John Susman, fish expert
Sydney rock oysters are considered some of the best oysters in the world. Get the most out of them this winter with our tips on how to shuck, store and most importantly, taste them.
Sydney rock oysters are considered some of the best oysters in the world. They come into season in Autumn and are at their peak through the colder months, which is why now is the best time to be serving them.
Interestingly, oysters have something which is known as merroir, which is very similar to terroir - where you can taste in the oyster the flavour profiles of the area the oyster is grown. The best way to taste this is by shucking the oyster yourself, as oysters that are opened at the fish markets are usually rinsed with cold fresh water, removing most of the oyster flavours. When ordering oysters at restaurants, the best way to explore this is to ask where the oyster came from and whether it was dry shucked. This is one of the signs of a good restaurant.
To shuck an oyster, you’ll need an oyster shuck, and the longer pointed ones are the easiest to use. Place the knife (shuck) at the tip on the oyster, where you can see the top shell meets the bottom shell, and wiggle it into the crevasse until you can feel it push though. Then hold the knife flat and run it along the underside of the top shell to release the muscle. It’s important to do this holding the oyster with a tea towel or glove on, as you might need some pressure to push the knife in. Be careful, as it’s very easy to slip the knife, so make sure you’re holding it securely and protecting your hand. Once you do it once, it gets easier.

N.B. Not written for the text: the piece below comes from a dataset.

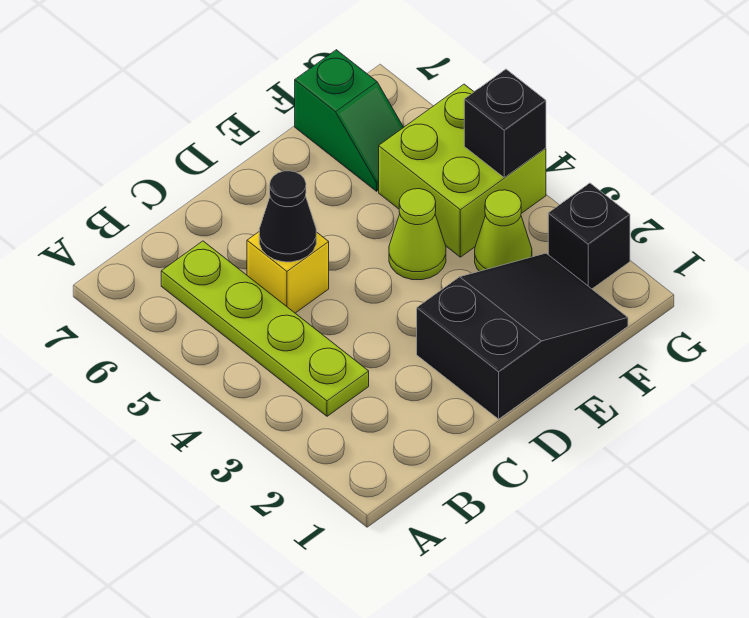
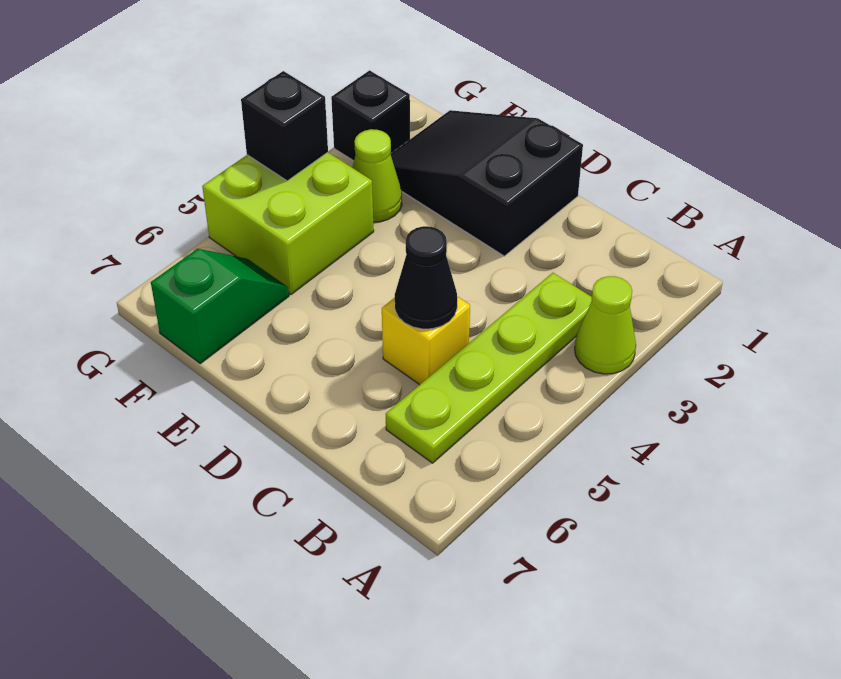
lime cone E4 level 1 -> lime cone A3 level 1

An un-shucked oyster can last up to 2 weeks out of the water, as it locks its shell and creates the perfect environment to live in. Oysters that are un-shucked should always be kept out of the fridge in an insulated bag in a cool area. You can place a damp cloth on top to keep them moist, but don’t store them in water or the fridge – the cold air will kill them. Once opened, they must be stored in the fridge.

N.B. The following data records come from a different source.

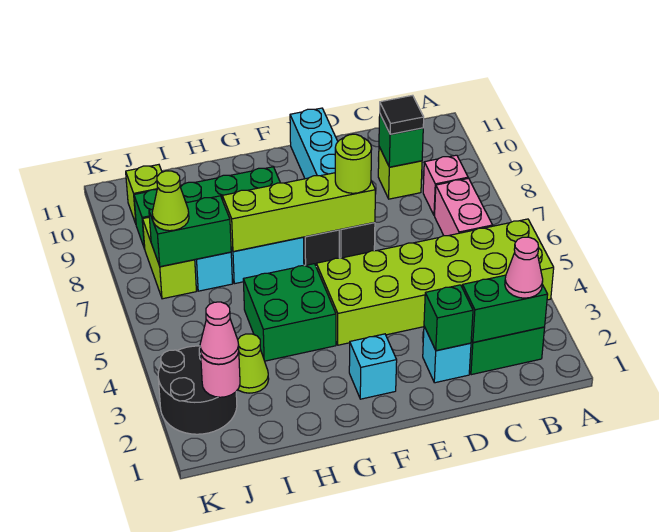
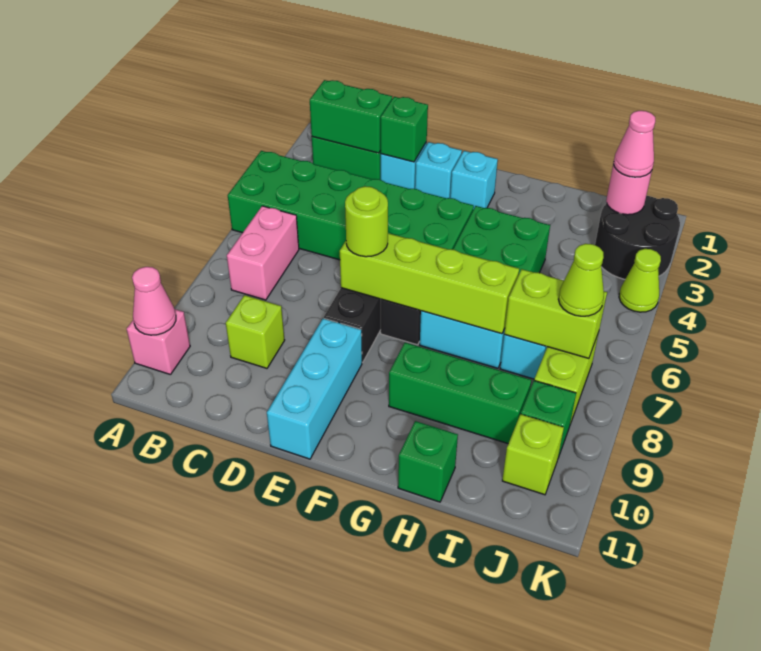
lime brick A4:F5 level 1 -> green brick A4:F5 level 1
pink cone B2 level 3 -> pink cone A10 level 2
pink brick B8 level 1 -> pink brick A10 level 1
green brick C9 level 2 -> green brick H11 level 1
black tile C9 level 3 -> none
none -> cyan brick E2 level 1
lime cone I3 level 1 -> lime cone K4 level 1
green brick I7:J7 level 2 -> lime brick I7:J7 level 2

The five flavours of oysters according to fish expert, John Susman
When you open your oyster, there are some flavours you should look for:
This is the oceanic or salty flavour found in oysters, and the first taste you get comes from the water they come from. When an oyster is harvested, it retains salt water to regulate its environment and maintain condition while out of the water. The intensity of the brine is determined by the salinity of the marine environment from which the oyster is harvested. Obviously, oysters that are closer to the oceans will be brinier than those further down estuaries. Tasting profiles include sea spray, fresh asparagus, olives.
You’ll taste creaminess from the middle part of the oyster where most of the flesh is. This quality comes from where the oyster is at in its reproductive cycle and the temperature of the water. Most people like to eat oysters in summer, but many are spawning during the warmer months, so they have a very creamy texture. Think mayonnaise, cultured butter, mascarpone flavours.
This flavour profile comes from the adductor muscle, which is the muscle holding the oyster to the shell. This is the meatiest part of the oyster and the larger the adductor, the more sweetness you'll taste. Also, this will vary the more the oyster needs to open and close in the water. The more the adductor is used, the sweeter it becomes. Here you might find the flavour of cucumber, watermelon, rock melon and green apple coming through.
This flavour sits at the back palate when you eat an oyster. The intensity comes from the concentration of trace minerals left in the oyster, found in the waters the oyster is grown. These complex notes are uniquely found in rock oysters. These flavours can be quite strong, and taste anywhere from metallic to light copper.
This elusive fifth taste is savoury. The umami of the oyster resides in the protein after ingesting organic particles such as dead seagrass particles from its surroundings, which it then takes on. Here you’ll taste nori, seagrass, mushrooms and earthy flavours.